━━━ Document segment
— H-Net Reviews
"An engaging and original study about how we can re-learn what we have lost (in several senses) from older societies’ handling of material culture."
— Journal of the History of Medicine and Allied Sciences
"Ranges from the sixteenth to the nineteenth century, with astute comments about the present and the future. Of course Star Wars is all about recycling! Seriously, it 'recontextualises early modern science in the material culture of the home' (p. 5) and charts the emergence of 'thrifty science,' and, in due course, its counterpart, 'economic science'. . . . Substantial, innovative, charming, expansive."
— Endeavour
"Thrifty Science takes the reader on a fascinating and novel tour of early modern science, wending its way through homes and gardens, auction houses, and instrument shops. . . . The book is foremost a contribution to the growing literature on the material culture and practice of science, with an analysis rooted in notions of circulation. At the same time, it speaks eloquently to recent work on the early modern home, convincingly locating many of the thrifty practices of science in ideas of economy and the management of the household. Canonical figures like Robert Boyle, Robert Hooke, and Isaac Newton thus naturally appear, but the focus on the home also opens up a more diverse cast of men and women, including family members and domestic servants, as participants in early modern science. . . . The variety and depth of sources on display is prodigious, and the book is richly illustrated with judiciously chosen images. . . . This is an excellent and thought-provoking book that will appeal especially to scholars of early modern science, historians of technology, and those with interests in economy and the household. Thrifty Science nevertheless speaks lucidly to much broader questions around sustainability and the nature of our relationship with material things. Written in a lively and engaging manner, it thus can and should be read much more widely."
— Technology and Culture
"A very fine history of the material culture of experimental practice that reevaluates the common narrative that dedicated and specialized spaces and instruments were completely representative of early modern 'science.' . . . A stimulating and illuminating book."
— American Historical Review
"Werrett hopes to contribute to thinking about the future of science by charting attitudes and practices that encouraged the stewardship of materials in seventeenth- and eighteenth-century English natural philosophy. He does so in eight well-written chapters, larded with entertaining and enlightening accounts of how early modern natural philosophers used household items and recycled materials to perform their experiments. . . . The book offers an excellent historical context for practices and changes that are assumed to be novel but emerge from historical traditions and gives readers a wonderful insight into the material world of early modern science in England."
— Isis: A Journal of the History of Science Society
"A valuable resource for scholars as well as a potential introduction for a wider readership. . . . While Thrifty Science is a volume about early modern history, it is bookended by an appeal to modern people who are interested in sustainability, reuse and recycling, and more affordable and makeshift approaches to innovation."
— Annals of Science
"Simon Werrett’s monograph Thrifty Science makes clear that the skills of keeping one’s belongings neat and in good repair, and making something new out of old material, should not be restricted to early twentieth-century female domestic labor. Rather, he shows through a wide range of evidence drawn from the Royal Society’s Philosophical Transactions, manuscript receipt books, diaries, wills, and letters, that thrift was considered an ideal way of interacting with the early modern material world. . . . Of evident import for historians of science,Thrifty Science should also be read by social, cultural, and economic historians, and particularly those who work on material culture, for what it tells us about the culture of making use of things."
━━━━━━
Apply what you read:
1) Answer these questions from the review excerpts on Thrifty Science:
(a) Which three canonical figures are named as appearing in the book?
(b) How many chapters does the book have?
(c) Which Royal Society publication is listed among the book's sources of evidence?
2) Condense the paragraph in the review excerpts on Thrifty Science that opens "Werrett hopes to contribute to thinking" into a short bulleted list of its main points.
━━━ Material shown
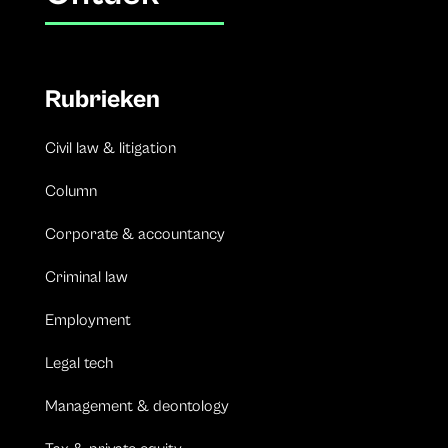
Rubrieken
Civil law & litigation
Column
Corporate & accountancy
Criminal law
Employment
Legal tech
Management & deontology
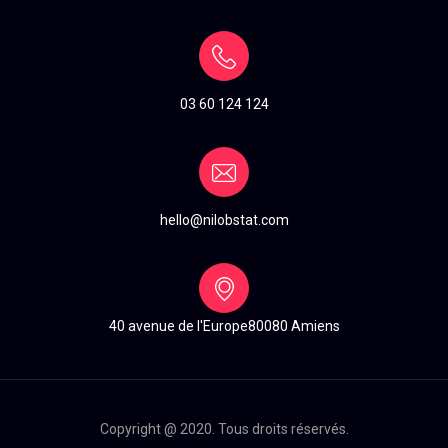
03 60 124 124
hello@nilobstat.com
40 avenue de l'Europe
80080 Amiens
Copyright @ 2020. Tous droits réservés.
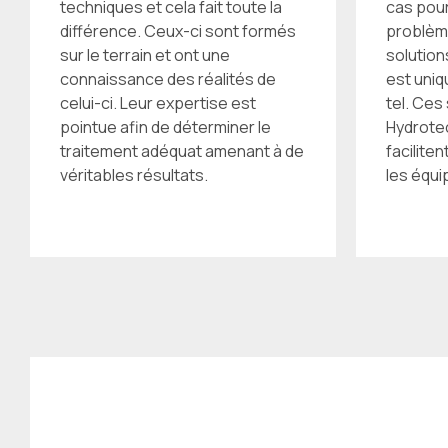
techniques et cela fait toute la
cas pour
différence. Ceux-ci sont formés
problèm
sur le terrain et ont une
solution
connaissance des réalités de
est uniq
celui-ci. Leur expertise est
tel. Ces
pointue afin de déterminer le
Hydrote
traitement adéquat amenant à de
facilite
véritables résultats.
les équi
Des produits hydro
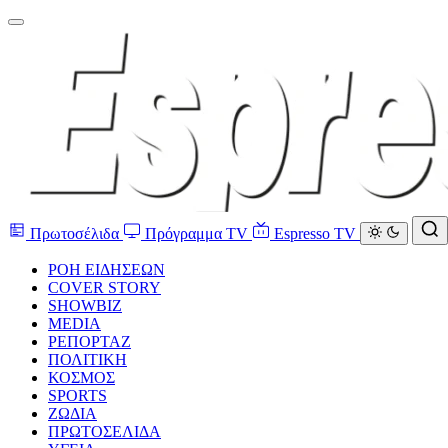
Πρωτοσέλιδα
Πρόγραμμα TV
Espresso TV
ΡΟΗ ΕΙΔΗΣΕΩΝ
COVER STORY
SHOWBIZ
MEDIA
ΡΕΠΟΡΤΑΖ
ΠΟΛΙΤΙΚΗ
ΚΟΣΜΟΣ
SPORTS
ΖΩΔΙΑ
ΠΡΩΤΟΣΕΛΙΔΑ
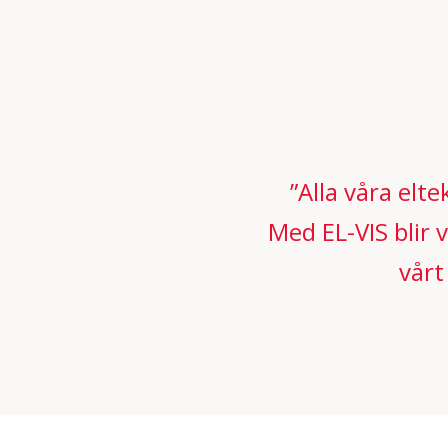
”Alla våra elt
Med EL-VIS blir 
vårt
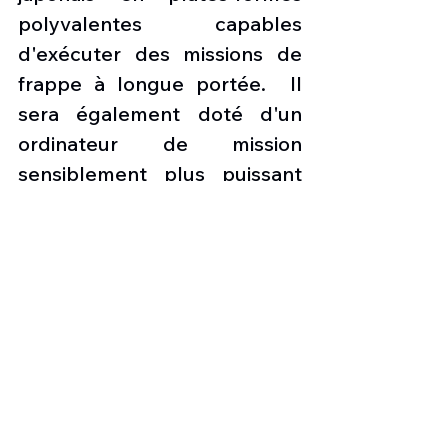
polyvalentes capables 
d'exécuter des missions de 
frappe à longue portée.  Il 
sera également doté d'un 
ordinateur de mission 
sensiblement plus puissant 
que toutes les versions 
existantes du F-15, de 
nouveaux écrans de cockpit, 
d'une dorsale numérique, 
d'un système de recherche 
et de poursuite infrarouge 
(IRST) et du système de 
survie d'alerte active passive 
Eagle (EPAWSS) un système 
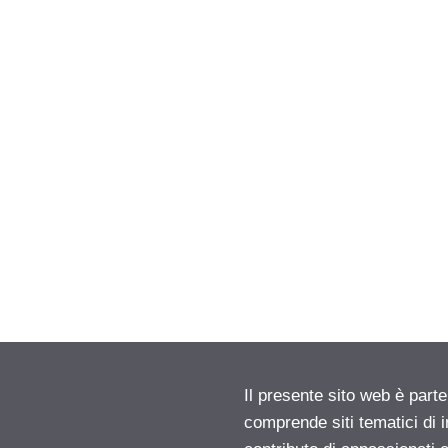
Il presente sito web è parte
comprende siti tematici di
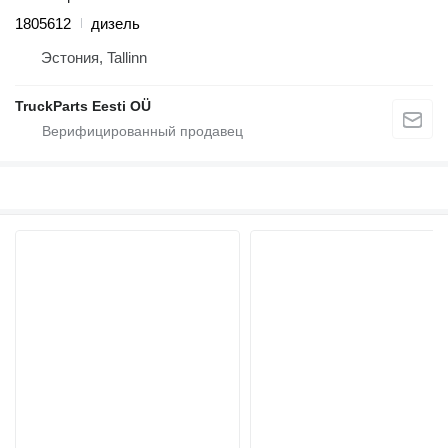
1805612
дизель
Эстония, Tallinn
TruckParts Eesti OÜ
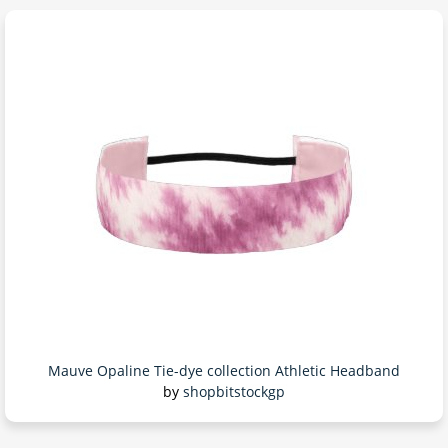
Mauve Opaline Tie-dye collection Athletic Headband
by
shopbitstockgp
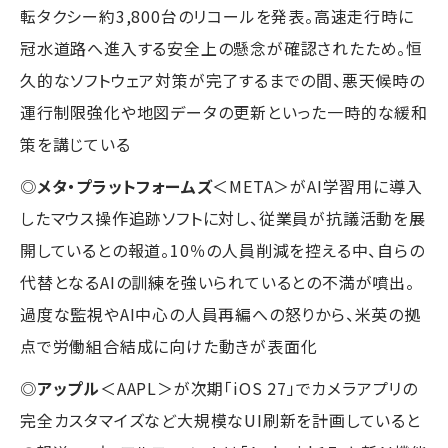
転タクシー約3,800台のリコールを発表。高速走行時に
冠水道路へ進入する安全上の懸念が確認されたため。恒
久的なソフトウェア対策が完了するまでの間、悪天候時の
運行制限強化や地図データの更新といった一時的な緩和
策を講じている
◎
メタ・プラットフォームズ
＜META＞がAI学習用に導入
したマウス操作追跡ソフトに対し、従業員が抗議活動を展
開しているとの報道。10％の人員削減を控える中、自らの
代替となるAIの訓練を強いられているとの不満が噴出。
過度な監視やAI中心の人員再編への怒りから、米英の拠
点で労働組合結成に向けた動きが表面化
◎
アップル
＜AAPL＞が次期「iOS 27」でカメラアプリの
完全カスタマイズなど大規模なUI刷新を計画していると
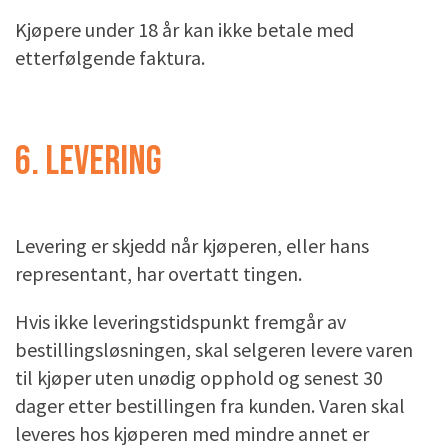
Kjøpere under 18 år kan ikke betale med
etterfølgende faktura.
6. LEVERING
Levering er skjedd når kjøperen, eller hans
representant, har overtatt tingen.
Hvis ikke leveringstidspunkt fremgår av
bestillingsløsningen, skal selgeren levere varen
til kjøper uten unødig opphold og senest 30
dager etter bestillingen fra kunden. Varen skal
leveres hos kjøperen med mindre annet er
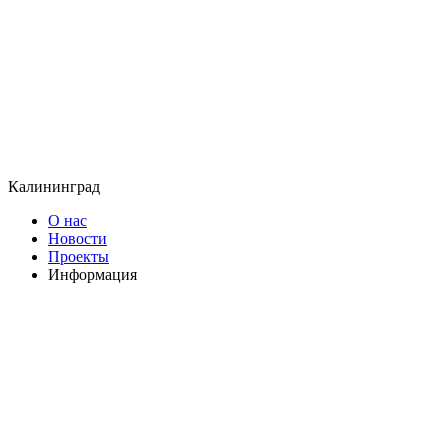
Калининград
О нас
Новости
Проекты
Информация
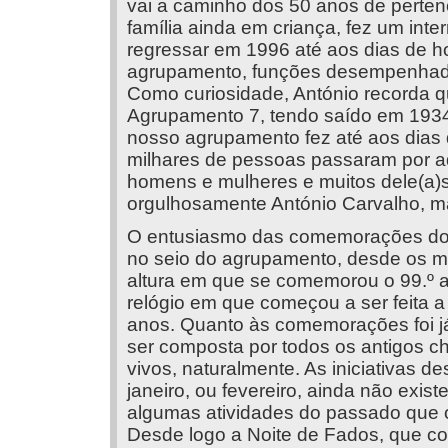
vai a caminho dos 50 anos de perten
família ainda em criança, fez um inte
regressar em 1996 até aos dias de ho
agrupamento, funções desempenhada
Como curiosidade, António recorda q
Agrupamento 7, tendo saído em 1934
nosso agrupamento fez até aos dias 
milhares de pessoas passaram por aq
homens e mulheres e muitos dele(a)s
orgulhosamente António Carvalho, m
O entusiasmo das comemorações do ce
no seio do agrupamento, desde os ma
altura em que se comemorou o 99.º a
relógio em que começou a ser feita 
anos. Quanto às comemorações foi j
ser composta por todos os antigos c
vivos, naturalmente. As iniciativas d
janeiro, ou fevereiro, ainda não exis
algumas atividades do passado que 
Desde logo a Noite de Fados, que c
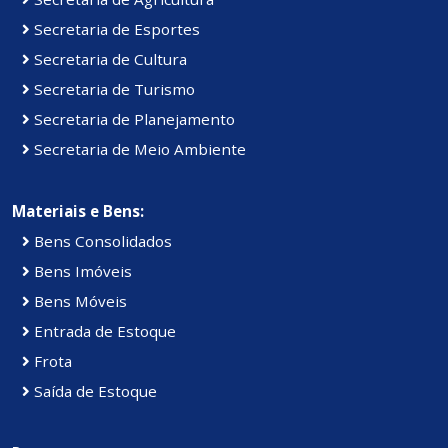
Secretaria de Esportes
Secretaria de Cultura
Secretaria de Turismo
Secretaria de Planejamento
Secretaria de Meio Ambiente
Materiais e Bens:
Bens Consolidados
Bens Imóveis
Bens Móveis
Entrada de Estoque
Frota
Saída de Estoque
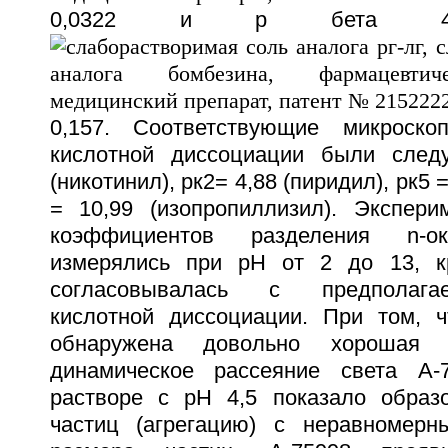
0,0322 и p бета 4
0,157. Соответствующие микроскоп
кислотной диссоциации были след
(никотинил), рк2= 4,88 (пиридил), рк5 =
= 10,99 (изопропиллизил). Экспер
коэффициентов разделения n-
измерялись при pH от 2 до 13, к
согласовывалась с предполага
кислотной диссоциации. При том, 
обнаружена довольно хорошая во
динамическое рассеяние света A
растворе с pH 4,5 показало образ
частиц (агрегацию) с неравномерн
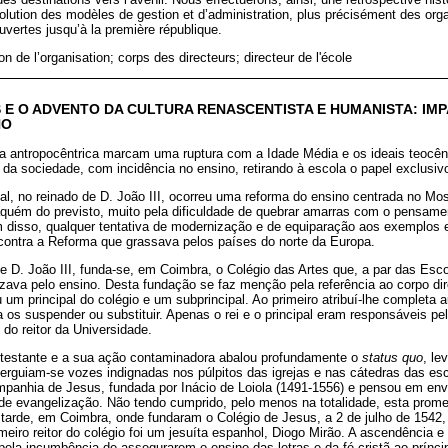
olution des modèles de gestion et d’administration, plus précisément des orga
uvertes jusqu’à la première république.
on de l’organisation; corps des directeurs; directeur de l'école
E O ADVENTO DA CULTURA RENASCENTISTA E HUMANISTA: IM
NO
a antropocêntrica marcam uma ruptura com a Idade Média e os ideais teocênt
 da sociedade, com incidência no ensino, retirando à escola o papel exclusiv
l, no reinado de D. João III, ocorreu uma reforma do ensino centrada no Mo
aquém do previsto, muito pela dificuldade de quebrar amarras com o pensame
 disso, qualquer tentativa de modernização e de equiparação aos exemplos e
 contra a Reforma que grassava pelos países do norte da Europa.
 D. João III, funda-se, em Coimbra, o Colégio das Artes que, a par das Esc
zava pelo ensino. Desta fundação se faz menção pela referência ao corpo dire
 um principal do colégio e um subprincipal. Ao primeiro atribuí-lhe completa 
os suspender ou substituir. Apenas o rei e o principal eram responsáveis pel
do reitor da Universidade.
otestante e a sua ação contaminadora abalou profundamente o
status quo
, le
erguiam-se vozes indignadas nos púlpitos das igrejas e nas cátedras das esc
anhia de Jesus, fundada por Inácio de Loiola (1491-1556) e pensou em envi
 de evangelização. Não tendo cumprido, pelo menos na totalidade, esta prom
 tarde, em Coimbra, onde fundaram o Colégio de Jesus, a 2 de julho de 1542,
imeiro reitor do colégio foi um jesuíta espanhol, Diogo Mirão. A ascendência e
ela incumbência de assegurarem o ensino das letras e da fé cristã ao prínc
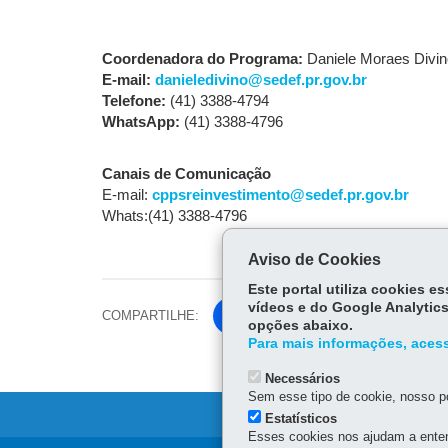
Coordenadora do Programa:
Daniele Moraes Divin
E-mail:
danieledivino@sedef.pr.gov.br
Telefone:
(41) 3388-4794
WhatsApp:
(41) 3388-4796
Canais de Comunicação
E-mail:
cppsreinvestimento@sedef.pr.gov.br
Whats:(41) 3388-4796
Aviso de Cookies
Este portal utiliza cookies 
vídeos e do Google Analytics
COMPARTILHE:
Fa
opções abaixo.
ce
Para mais informações, acess
Tw
bo
itt
Necessários
ok
Sem esse tipo de cookie, nosso po
er
Estatísticos
Esses cookies nos ajudam a enten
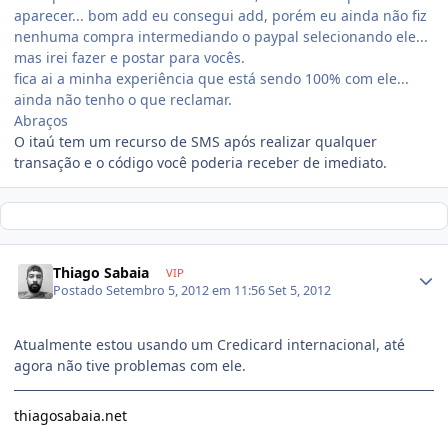
aparecer... bom add eu consegui add, porém eu ainda não fiz
nenhuma compra intermediando o paypal selecionando ele...
mas irei fazer e postar para vocês.
fica ai a minha experiência que está sendo 100% com ele...
ainda não tenho o que reclamar.
Abraços
O itaú tem um recurso de SMS após realizar qualquer
transação e o código você poderia receber de imediato.
Thiago Sabaia
VIP
Postado
Setembro 5, 2012 em 11:56
Set 5, 2012
Atualmente estou usando um Credicard internacional, até
agora não tive problemas com ele.
thiagosabaia.net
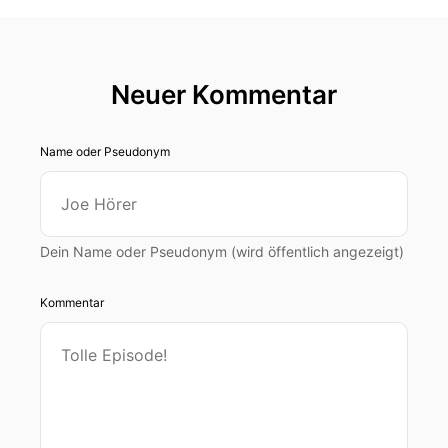
Neuer Kommentar
Name oder Pseudonym
Dein Name oder Pseudonym (wird öffentlich angezeigt)
Kommentar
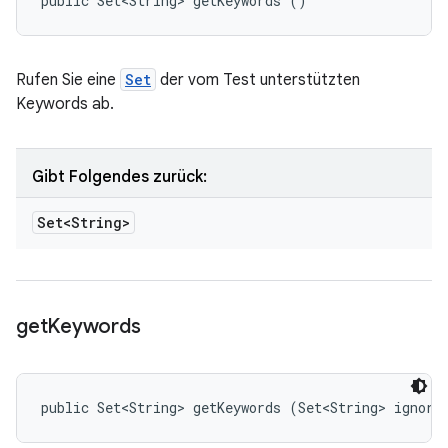
public Set<String> getKeywords ()
Rufen Sie eine
Set
der vom Test unterstützten
Keywords ab.
Gibt Folgendes zurück:
Set<String>
get
Keywords
public Set<String> getKeywords (Set<String> ignore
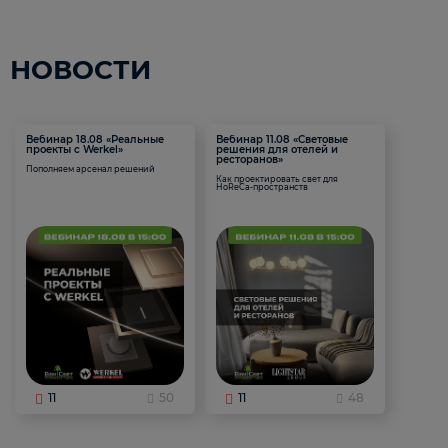
НОВОСТИ
Вебинар 18.08 «Реальные
Вебинар 11.08 «Световые
проекты с Werkel»
решения для отелей и
ресторанов»
Пополняем арсенал решений
Как проектировать свет для
HoReCa-пространств
11
50
11
48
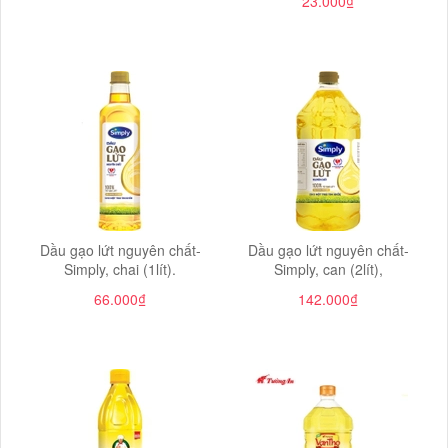
23.000₫
Dầu gạo lứt nguyên chất-
Dầu gạo lứt nguyên chất-
Simply, chai (1lít).
Simply, can (2lít),
66.000₫
142.000₫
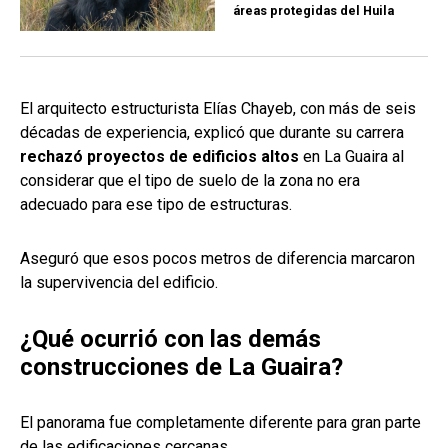
áreas protegidas del Huila
El arquitecto estructurista Elías Chayeb, con más de seis
décadas de experiencia, explicó que durante su carrera
rechazó proyectos de edificios altos
en La Guaira al
considerar que el tipo de suelo de la zona no era
adecuado para ese tipo de estructuras.
Aseguró que esos pocos metros de diferencia marcaron
la supervivencia del edificio.
¿Qué ocurrió con las demás
construcciones de La Guaira?
El panorama fue completamente diferente para gran parte
de las edificaciones cercanas.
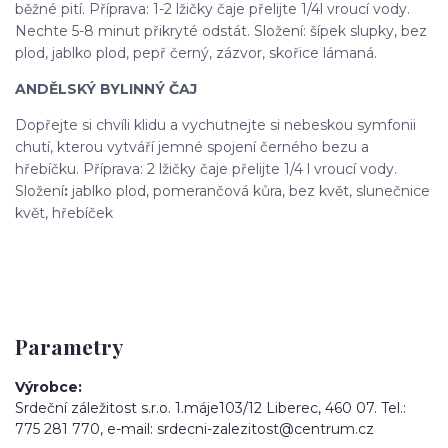
běžné pití. Příprava: 1-2 lžičky čaje přelijte 1/4l vroucí vody.
Nechte 5-8 minut přikryté odstát. Složení: šípek slupky, bez
plod, jablko plod, pepř černý, zázvor, skořice lámaná.
ANDĚLSKÝ BYLINNÝ ČAJ
Dopřejte si chvíli klidu a vychutnejte si nebeskou symfonii
chutí, kterou vytváří jemné spojení černého bezu a
hřebíčku. Příprava: 2 lžičky čaje přelijte 1/4 l vroucí vody.
Složení
:
jablko plod, pomerančová kůra, bez květ, slunečnice
květ, hřebíček
Parametry
Výrobce
Srdeční záležitost s.r.o. 1.máje103/12 Liberec, 460 07. Tel.:
775 281 770, e-mail: srdecni-zalezitost@centrum.cz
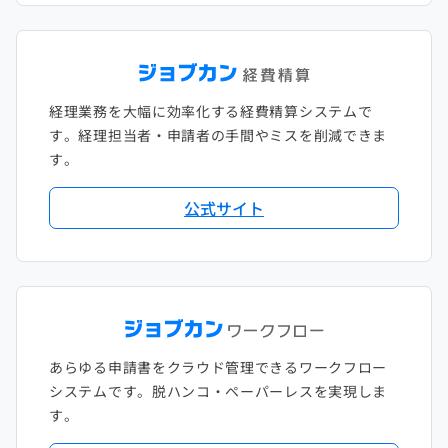
経理業務を大幅に効率化する経費精算システムで
す。経理担当者・申請者の手間やミスを削減できま
す。
公式サイト
あらゆる申請書をクラウド管理できるワークフロー
システムです。脱ハンコ・ペーパーレスを実現しま
す。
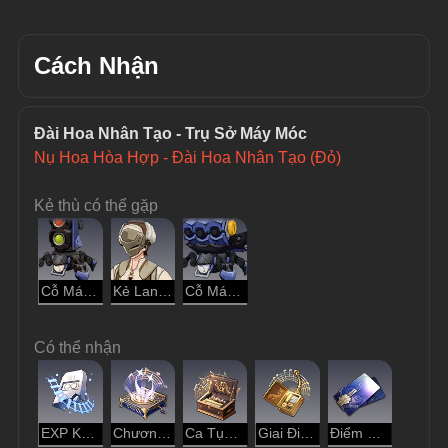
Cách Nhận
Đài Hoa Nhân Tạo - Trụ Sở Máy Móc
Nụ Hoa Hòa Hợp - Đài Hoa Nhân Tạo (Đỏ)
Kẻ thù có thể gặp
Cỗ Máy Tự Động - Bọ Cánh Cứng
Kẻ Lang Thang
Cỗ Máy Tự Động - Nhền Nhện
Có thể nhận
EXP Khai Phá
Chương Nhạc Chòm Sao
Ca Tụng Gia Tộc
Giai Điệu Hài Hòa
Điểm Tín Dụng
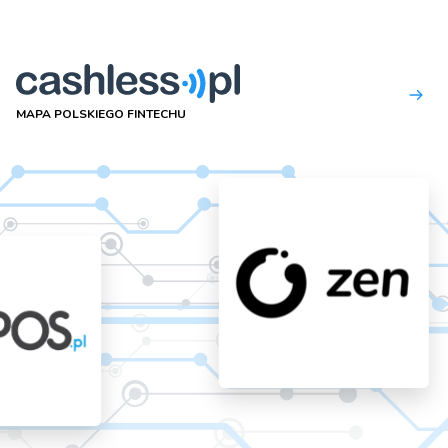
MAPA POLSKIEGO FINTECHU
━━━━━━
Solutions to the problems:
1)
(a) Robert Boyle, Robert Hooke, and Isaac Newton.
(b) Eight.
(c) The Philosophical Transactions.

2)
- Werrett aims to inform thinking about the future of science by tracing attitudes and practices that encouraged the stewardship of materials in seventeenth- and eighteenth-century English natural philosophy.
- He does this in eight well-written chapters.
- The chapters recount how early modern natural philosophers used household items and recycled materials in their experiments.
- The book shows that practices assumed to be novel grow out of historical traditions.
- It offers insight into the material world of early modern science in England.